Now don't get me wrong, it could probably be done in C#, and I would probably use such a feature. But is it really worth all the trouble of overcoming these obstacles when you could just type a class name in front of a static method?
Free functions are very useful if you combine them with duck typing. The whole C++ STL is based on it. Hence I am sure that C# will introduce free functions when they manage to add true generics.
Like economics, language design is also about psychology. If you create appetite for true generics via free functions in C# and not deliver, then you would kill C#. Then all C# developers would move to C++ and nobody wants that to happen, not the C# community and most certainly not those invested in C++.
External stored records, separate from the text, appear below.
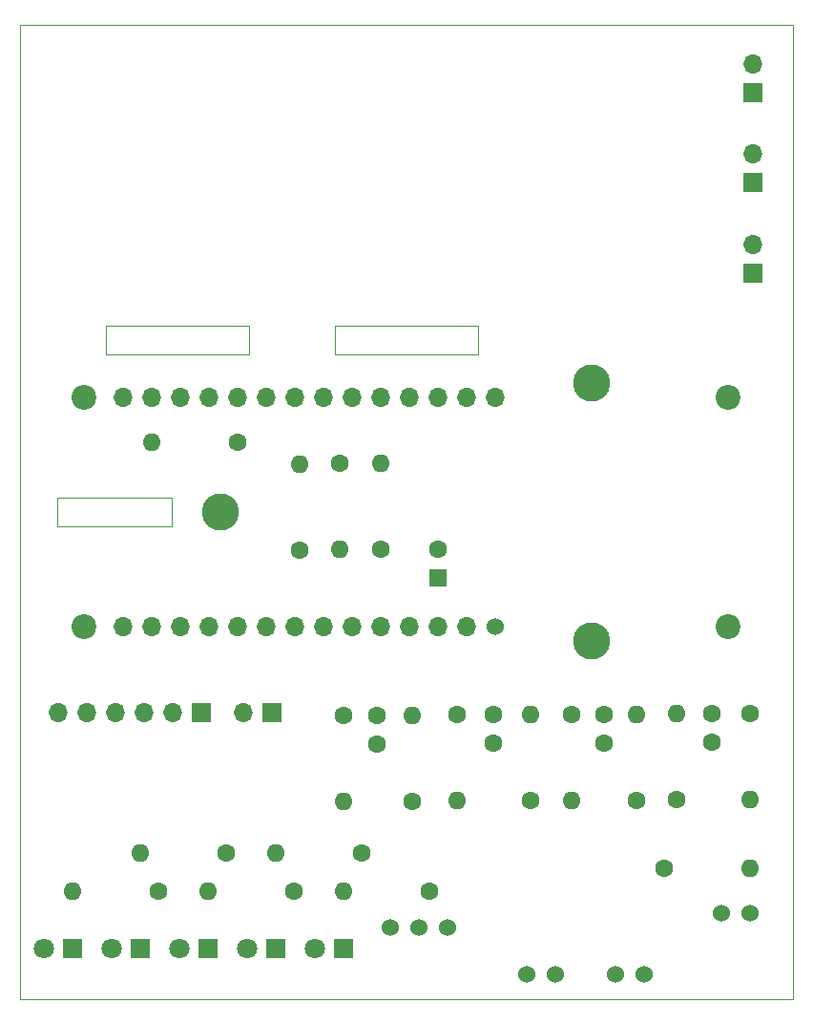
<source format=gts>
G04 #@! TF.GenerationSoftware,KiCad,Pcbnew,(5.1.4)-1*
G04 #@! TF.CreationDate,2019-12-06T09:41:05+01:00*
G04 #@! TF.ProjectId,e-p-wifi,652d702d-7769-4666-992e-6b696361645f,1.0*
G04 #@! TF.SameCoordinates,Original*
G04 #@! TF.FileFunction,Soldermask,Top*
G04 #@! TF.FilePolarity,Negative*
%FSLAX46Y46*%
G04 Gerber Fmt 4.6, Leading zero omitted, Abs format (unit mm)*
G04 Created by KiCad (PCBNEW (5.1.4)-1) date 2019-12-06 09:41:05*
%MOMM*%
%LPD*%
G04 APERTURE LIST*
%ADD10C,0.100000*%
%ADD11R,1.800000X1.800000*%
%ADD12C,1.800000*%
%ADD13C,2.200000*%
%ADD14C,1.600000*%
%ADD15R,1.700000X1.700000*%
%ADD16O,1.700000X1.700000*%
%ADD17R,1.600000X1.600000*%
%ADD18O,1.600000X1.600000*%
%ADD19C,1.524000*%
%ADD20C,3.300000*%
G04 APERTURE END LIST*
D10*
X40326000Y-46670000D02*
X40326000Y-49210000D01*
X27626000Y-46670000D02*
X27626000Y-49210000D01*
X27626000Y-46670000D02*
X40326000Y-46670000D01*
X27626000Y-49210000D02*
X40326000Y-49210000D01*
X47940000Y-49210000D02*
X47940000Y-46670000D01*
X60640000Y-46670000D02*
X60640000Y-49210000D01*
X47940000Y-46670000D02*
X60640000Y-46670000D01*
X47940000Y-49210000D02*
X60640000Y-49210000D01*
X23302000Y-64450000D02*
X33462000Y-64450000D01*
X33462000Y-61910000D02*
X23302000Y-61910000D01*
X23302000Y-61910000D02*
X23302000Y-64450000D01*
X20000000Y-106360000D02*
X88580000Y-106360000D01*
X88580000Y-20000000D02*
X88580000Y-106360000D01*
X20000000Y-20000000D02*
X20000000Y-106360000D01*
X33462000Y-61910000D02*
X33462000Y-64450000D01*
X20000000Y-20000000D02*
X88580000Y-20000000D01*
D11*
X48700000Y-101900000D03*
D12*
X46160000Y-101900000D03*
X22160000Y-101900000D03*
D11*
X24700000Y-101900000D03*
D13*
X82865000Y-53020000D03*
D14*
X71790000Y-83660000D03*
X71790000Y-81160000D03*
D15*
X85000000Y-26000000D03*
D16*
X85000000Y-23460000D03*
D15*
X85000000Y-42000000D03*
D16*
X85000000Y-39460000D03*
X39790000Y-80960000D03*
D15*
X42330000Y-80960000D03*
D17*
X57100000Y-69000000D03*
D14*
X57100000Y-66500000D03*
D15*
X36130000Y-80960000D03*
D16*
X33590000Y-80960000D03*
X31050000Y-80960000D03*
X28510000Y-80960000D03*
X25970000Y-80960000D03*
X23430000Y-80960000D03*
D14*
X81390000Y-81060000D03*
X81390000Y-83560000D03*
X61990000Y-81160000D03*
X61990000Y-83660000D03*
D11*
X36700000Y-101900000D03*
D12*
X34160000Y-101900000D03*
D11*
X42700000Y-101900000D03*
D12*
X40160000Y-101900000D03*
D14*
X51690000Y-83760000D03*
X51690000Y-81260000D03*
D12*
X28160000Y-101900000D03*
D11*
X30700000Y-101900000D03*
D16*
X85000000Y-31460000D03*
D15*
X85000000Y-34000000D03*
D14*
X44800000Y-66600000D03*
D18*
X44800000Y-58980000D03*
X84790000Y-88680000D03*
D14*
X84790000Y-81060000D03*
D18*
X58790000Y-88780000D03*
D14*
X58790000Y-81160000D03*
X48400000Y-58900000D03*
D18*
X48400000Y-66520000D03*
X36700000Y-96800000D03*
D14*
X44320000Y-96800000D03*
D18*
X54790000Y-81240000D03*
D14*
X54790000Y-88860000D03*
X65300000Y-88770000D03*
D18*
X65300000Y-81150000D03*
D14*
X38310000Y-93430000D03*
D18*
X30690000Y-93430000D03*
D14*
X68990000Y-81160000D03*
D18*
X68990000Y-88780000D03*
X48700000Y-96810000D03*
D14*
X56320000Y-96810000D03*
X50320000Y-93410000D03*
D18*
X42700000Y-93410000D03*
X84770000Y-94800000D03*
D14*
X77150000Y-94800000D03*
D18*
X74690000Y-81140000D03*
D14*
X74690000Y-88760000D03*
X52000000Y-66500000D03*
D18*
X52000000Y-58880000D03*
X24700000Y-96800000D03*
D14*
X32320000Y-96800000D03*
D16*
X62165000Y-53020000D03*
X59625000Y-73340000D03*
X59625000Y-53020000D03*
X57085000Y-73340000D03*
X57085000Y-53020000D03*
X54545000Y-73340000D03*
X54545000Y-53020000D03*
X52005000Y-73340000D03*
X52005000Y-53020000D03*
X49465000Y-73340000D03*
X49465000Y-53020000D03*
X46925000Y-73340000D03*
X46925000Y-53020000D03*
X44385000Y-73340000D03*
X44385000Y-53020000D03*
X41845000Y-73340000D03*
X41845000Y-53020000D03*
X39305000Y-73340000D03*
X39305000Y-53020000D03*
X36765000Y-73340000D03*
X36765000Y-53020000D03*
X34225000Y-73340000D03*
X34225000Y-53020000D03*
X31685000Y-73340000D03*
X31685000Y-53020000D03*
X29145000Y-73340000D03*
X29145000Y-53020000D03*
D19*
X62165000Y-73340000D03*
D18*
X31680000Y-57000000D03*
D14*
X39300000Y-57000000D03*
X78290000Y-88660000D03*
D18*
X78290000Y-81040000D03*
D20*
X37755000Y-63180000D03*
X70765000Y-74610000D03*
D13*
X25715000Y-73340000D03*
D20*
X70765000Y-51750000D03*
D13*
X25715000Y-53020000D03*
X82865000Y-73340000D03*
D14*
X48690000Y-81260000D03*
D18*
X48690000Y-88880000D03*
D19*
X55400000Y-100000000D03*
X52860000Y-100000000D03*
X57940000Y-100000000D03*
X82230000Y-98725000D03*
X84770000Y-98725000D03*
X75370000Y-104200000D03*
X72830000Y-104200000D03*
X64930000Y-104200000D03*
X67470000Y-104200000D03*
M02*

</source>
While it's true you need a class (e.g. a static class called FreeFunctions) to hold such functions, you're free to place using static FreeFunctions; at the top of any file that needs the functions from it, without having to litter your code with FreeFunctions. qualifiers.
I'm not sure if there's actually a case where this is demonstrably inferior to not requiring the function definitions to be contained in a class.
Look, other programming languages have a hard time to define the internal nature of a function instance from the compiler's point of view. In Pascal and C, the instances are basically defined as something that can be processed as pointer only. Especially, since reading/writing to executable code positions is what 7 out of 9 computer science professors are dead set against. As member of a class, no one does need to care how to treat its manifestation because this manifestation's type is derived from a class property. It is possible to create something that is exactly processed like a global function: a lambda function, assigned to a variable:
Func<int,int> myFunc = delegate(int var1)
{
Console.WriteLine("{0}",var1*2);
return var1*3;
};
. And it can simply be called like a global function by its variable name.
If so, the difference would be implementing a new object type on the lowest level with same behavior as another one. That is considered bad practice by experienced programmers, and was perhaps scrapped because of this.